▶

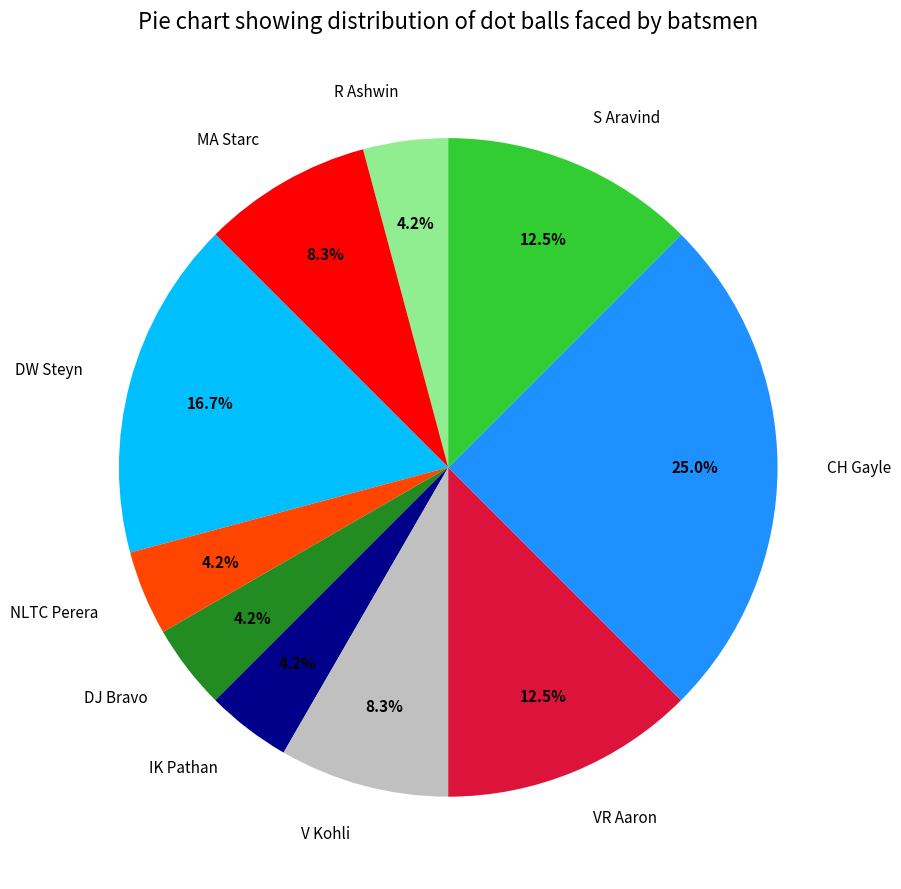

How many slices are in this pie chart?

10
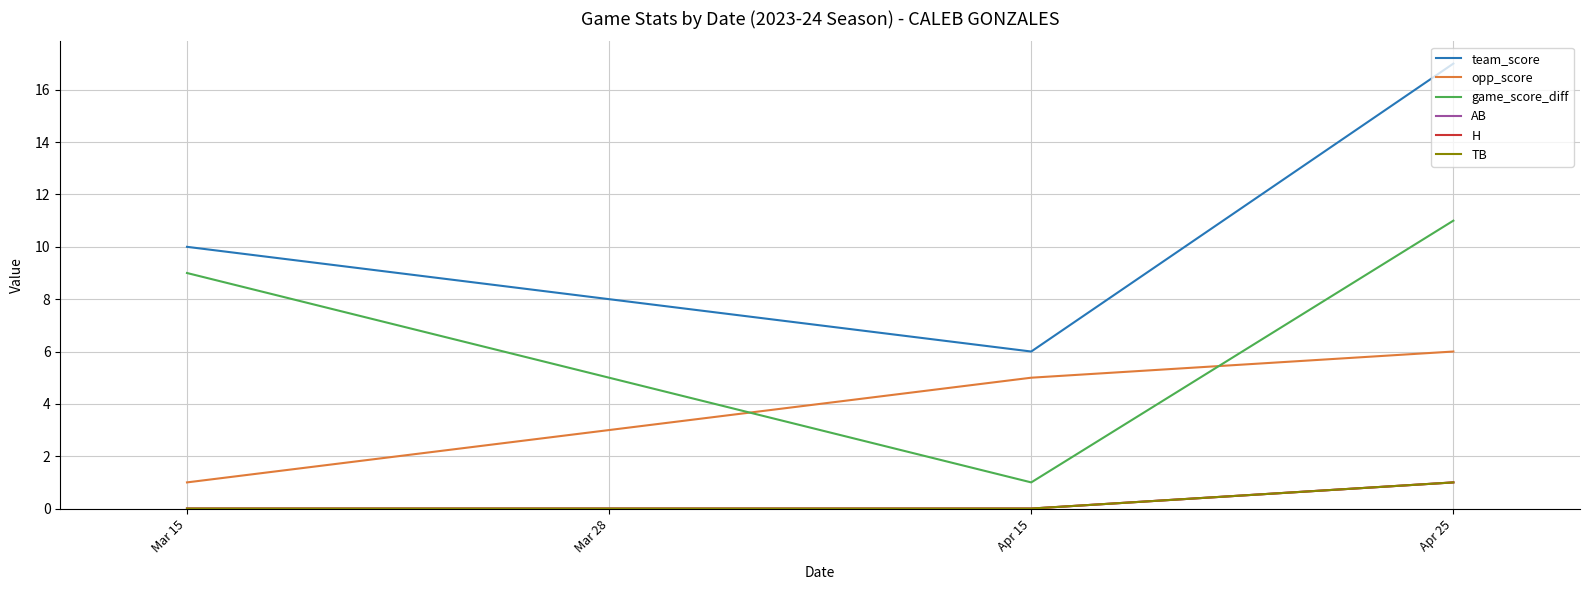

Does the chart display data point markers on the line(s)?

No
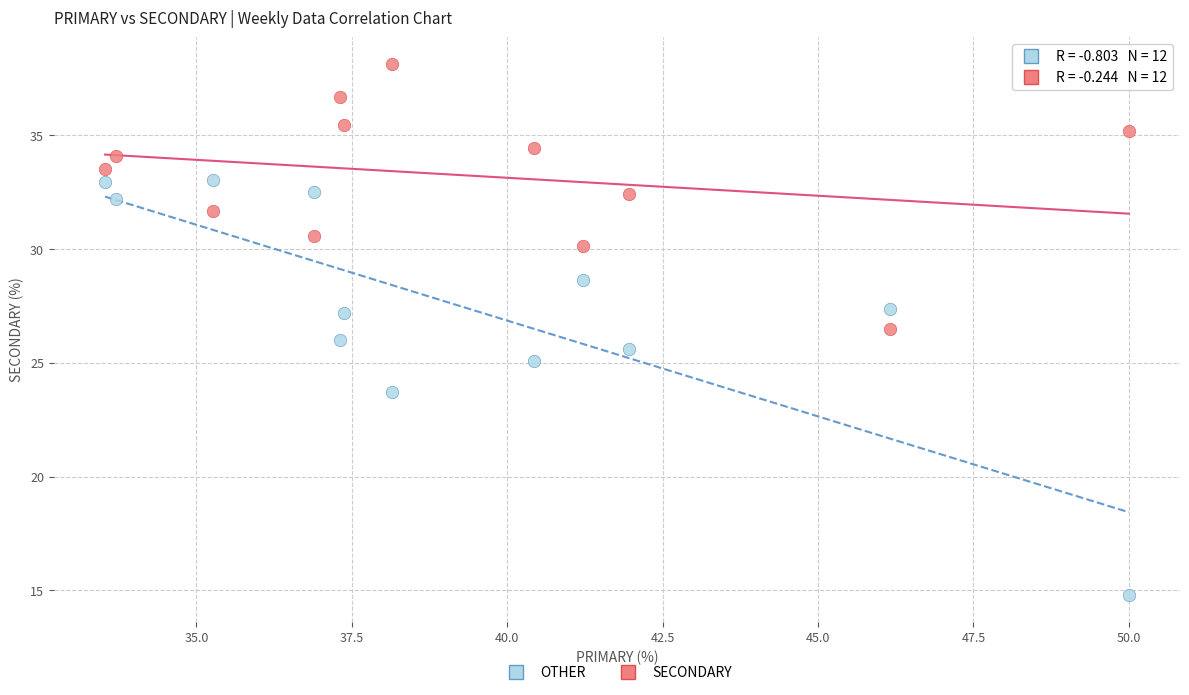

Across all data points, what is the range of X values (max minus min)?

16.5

◀

What is required: Copy out the rows exactly, starting at the line that contains "Across all data" and going through the end of the rows.

Response for this exercise:
Across all data points, what is the range of X values (max minus min)?

16.5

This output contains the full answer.